Reputation: 185
I'm trying to write a Union Query
with multiple columns from two different talbes (duh), but for some reason the second column of the second Select
statement isn't showing up in the output. I don't know if that painted the picture properly but here is my code:
Select empno, job
From EMP
Where job = 'MANAGER'
Union
Select empno, empstate
From EMPADDRESS
Where empstate = 'NY'
Order By empno
The output looks like:
EMPNO JOB
4600 NY
5300 MANAGER
5300 NY
7566 MANAGER
7698 MANAGER
7782 MANAGER
7782 NY
7934 NY
9873 NY
Instead of 5300 and 7782 appearing twice, I thought empstate
would appear next to job
in the output. For all other empno
's I thought the values in the fields would be (null)
. Am I not understanding Unions
correctly, or is this how they are supposed to work?
Thanks for any help in advance.
Upvotes: 4
Views: 29329
Reputation: 501
this one works in oracle..by using union ..here inner query will fetch out the all the columns after that grouping with empno and rest of the columns is string concatenated
select EMPNO
,wm_concat(job) job
,wm_concat(EMPSTATE) EMPSTATE
from
( select EMPNO,job,'' as EMPSTATE from EMP Where job ='MANAGER'
union select EMPNO,'' as job, EMPSTATE from EMPADDRESS Where empstate ='NY'
)
group by EMPNO order by 1
Upvotes: 0
Reputation: 4637
Bluefeet has the correct answer.
Think of joins as combining tables horizontally - you're adding more columns to the original query with each table you join.

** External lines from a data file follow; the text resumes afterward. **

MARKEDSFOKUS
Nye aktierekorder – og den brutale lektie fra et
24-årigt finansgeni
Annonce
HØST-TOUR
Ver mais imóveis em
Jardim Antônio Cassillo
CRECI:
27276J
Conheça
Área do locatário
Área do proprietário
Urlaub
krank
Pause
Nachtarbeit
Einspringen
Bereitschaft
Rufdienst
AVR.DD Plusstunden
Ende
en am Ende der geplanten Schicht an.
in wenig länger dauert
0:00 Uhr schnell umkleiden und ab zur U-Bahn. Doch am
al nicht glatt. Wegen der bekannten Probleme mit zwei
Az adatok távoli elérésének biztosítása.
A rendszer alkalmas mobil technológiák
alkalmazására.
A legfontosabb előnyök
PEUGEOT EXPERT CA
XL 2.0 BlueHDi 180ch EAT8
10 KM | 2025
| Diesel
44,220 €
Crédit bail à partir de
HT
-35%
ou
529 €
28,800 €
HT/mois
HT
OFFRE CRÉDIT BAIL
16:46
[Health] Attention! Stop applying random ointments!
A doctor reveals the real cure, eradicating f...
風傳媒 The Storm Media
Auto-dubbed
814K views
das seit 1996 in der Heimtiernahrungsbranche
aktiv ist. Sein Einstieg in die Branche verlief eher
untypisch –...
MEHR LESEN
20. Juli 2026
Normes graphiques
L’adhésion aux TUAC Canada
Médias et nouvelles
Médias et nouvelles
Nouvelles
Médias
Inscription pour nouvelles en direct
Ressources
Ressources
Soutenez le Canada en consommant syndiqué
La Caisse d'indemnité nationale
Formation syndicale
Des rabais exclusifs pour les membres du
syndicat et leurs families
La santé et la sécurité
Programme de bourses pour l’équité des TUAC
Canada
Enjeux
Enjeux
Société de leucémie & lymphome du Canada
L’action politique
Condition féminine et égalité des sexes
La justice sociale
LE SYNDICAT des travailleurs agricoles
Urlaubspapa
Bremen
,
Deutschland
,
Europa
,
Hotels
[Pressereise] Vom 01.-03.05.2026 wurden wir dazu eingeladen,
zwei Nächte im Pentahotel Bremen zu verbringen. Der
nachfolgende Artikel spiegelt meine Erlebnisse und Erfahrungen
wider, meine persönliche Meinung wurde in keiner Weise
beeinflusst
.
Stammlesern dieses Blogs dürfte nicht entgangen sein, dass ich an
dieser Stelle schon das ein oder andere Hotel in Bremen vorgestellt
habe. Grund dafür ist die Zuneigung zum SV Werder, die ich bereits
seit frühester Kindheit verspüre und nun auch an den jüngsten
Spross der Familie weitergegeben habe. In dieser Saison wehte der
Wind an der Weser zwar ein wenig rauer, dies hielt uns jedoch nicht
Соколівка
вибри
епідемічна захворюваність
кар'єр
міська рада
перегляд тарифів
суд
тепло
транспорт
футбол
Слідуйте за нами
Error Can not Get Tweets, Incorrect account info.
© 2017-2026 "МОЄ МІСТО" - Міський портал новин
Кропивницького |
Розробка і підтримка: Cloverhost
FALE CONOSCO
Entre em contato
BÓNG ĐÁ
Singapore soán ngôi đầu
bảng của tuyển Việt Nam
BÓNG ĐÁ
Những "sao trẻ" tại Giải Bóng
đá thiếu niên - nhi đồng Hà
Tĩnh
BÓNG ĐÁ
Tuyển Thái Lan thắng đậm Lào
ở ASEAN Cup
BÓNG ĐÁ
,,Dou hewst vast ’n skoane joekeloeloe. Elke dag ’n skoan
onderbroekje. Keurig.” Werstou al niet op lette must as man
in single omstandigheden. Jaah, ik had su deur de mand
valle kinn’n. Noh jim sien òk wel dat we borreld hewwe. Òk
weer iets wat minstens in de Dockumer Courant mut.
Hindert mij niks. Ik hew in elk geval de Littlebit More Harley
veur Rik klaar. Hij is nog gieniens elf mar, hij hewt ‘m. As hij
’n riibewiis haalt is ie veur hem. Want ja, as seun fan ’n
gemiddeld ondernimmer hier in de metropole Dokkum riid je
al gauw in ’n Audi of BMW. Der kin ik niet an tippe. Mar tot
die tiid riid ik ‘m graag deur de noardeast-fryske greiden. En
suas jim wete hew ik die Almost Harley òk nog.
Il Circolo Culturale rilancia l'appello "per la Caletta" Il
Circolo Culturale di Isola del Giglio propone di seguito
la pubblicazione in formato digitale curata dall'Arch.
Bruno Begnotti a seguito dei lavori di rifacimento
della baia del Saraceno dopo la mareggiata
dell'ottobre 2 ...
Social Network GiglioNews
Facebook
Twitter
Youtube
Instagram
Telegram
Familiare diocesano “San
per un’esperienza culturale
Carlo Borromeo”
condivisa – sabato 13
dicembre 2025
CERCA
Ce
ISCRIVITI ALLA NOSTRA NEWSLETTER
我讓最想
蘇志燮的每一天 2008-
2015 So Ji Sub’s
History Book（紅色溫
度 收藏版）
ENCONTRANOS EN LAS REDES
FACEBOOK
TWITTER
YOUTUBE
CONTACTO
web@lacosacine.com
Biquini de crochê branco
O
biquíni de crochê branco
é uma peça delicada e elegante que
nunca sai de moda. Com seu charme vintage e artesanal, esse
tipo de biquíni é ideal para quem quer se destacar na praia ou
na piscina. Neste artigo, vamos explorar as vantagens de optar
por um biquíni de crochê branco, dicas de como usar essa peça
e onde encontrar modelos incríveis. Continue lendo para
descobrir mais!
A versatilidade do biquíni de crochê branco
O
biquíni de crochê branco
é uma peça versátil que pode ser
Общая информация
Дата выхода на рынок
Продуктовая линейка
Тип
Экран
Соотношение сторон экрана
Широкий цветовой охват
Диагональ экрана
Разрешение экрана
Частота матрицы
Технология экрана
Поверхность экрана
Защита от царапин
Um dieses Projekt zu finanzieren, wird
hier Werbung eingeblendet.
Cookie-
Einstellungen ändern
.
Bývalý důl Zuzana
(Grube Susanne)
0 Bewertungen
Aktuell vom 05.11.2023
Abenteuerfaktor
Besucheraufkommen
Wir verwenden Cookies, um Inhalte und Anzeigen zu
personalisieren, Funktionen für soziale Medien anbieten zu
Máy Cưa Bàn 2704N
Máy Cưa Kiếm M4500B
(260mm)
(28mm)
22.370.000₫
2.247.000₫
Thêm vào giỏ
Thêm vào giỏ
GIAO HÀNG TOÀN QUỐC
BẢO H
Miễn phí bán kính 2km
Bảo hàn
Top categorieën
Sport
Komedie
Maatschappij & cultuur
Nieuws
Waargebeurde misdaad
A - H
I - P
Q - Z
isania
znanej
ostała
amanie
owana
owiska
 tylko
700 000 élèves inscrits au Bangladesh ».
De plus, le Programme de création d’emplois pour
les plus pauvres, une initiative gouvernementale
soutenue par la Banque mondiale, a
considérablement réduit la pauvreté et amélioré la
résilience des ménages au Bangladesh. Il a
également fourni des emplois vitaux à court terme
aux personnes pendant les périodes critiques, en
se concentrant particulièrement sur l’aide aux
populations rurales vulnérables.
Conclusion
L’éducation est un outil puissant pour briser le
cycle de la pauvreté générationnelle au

Think of unions as stacking record sets vertically - you're adding extra rows to the same set of columns.
Upvotes: 1
Reputation: 21973
i think you meant to write is as a join instead?
ie if you wanted empstate to be null for those employee's not in NY.
select empno, job, empstate
from emp e
left outer join empaddress a
on a.empno = e.empno
and e.empstate = 'NY'
where e.job = 'MANAGER';
Upvotes: 0
Reputation: 8709
You need a JOIN for this..
Select e.empno, e.job, ea.empstate
From EMP e LEFT OUTER JOIN EMPADDRESS ea ON e.empno = ea.empno
Where e.job = 'MANAGER'
And ea.empstate = 'NY'
Order By e.empno
UNION is for taking 2 result sets with the same column names and merging them into one. In your example, its lumping column 2 (job and empstate) together, and taking the name from the first select.
Upvotes: 0
Reputation: 247620
If you want the data in a separate column you will want a JOIN
not a UNION
:
Select e.empno, e.job, a.empstate
From EMP e
left join EMPADDRESS a
on e.empno = a.empno
Where job = 'MANAGER'
AND empstate = 'NY'
Order By e.empno
A UNION
combines the two results into a single set but the data is listed in the same columns. So basically they are placed on top of one another:
select col1, col2, 'table1' as src
from table1
union all
select col1, col2, 'table2' as src
from table2
Will result in:
col1 | col2 | src
t1 | t1 | table1
t2 | t2 | table2
If you want to have the data in a separate column which is sounds like you do then you will use a join of the tables.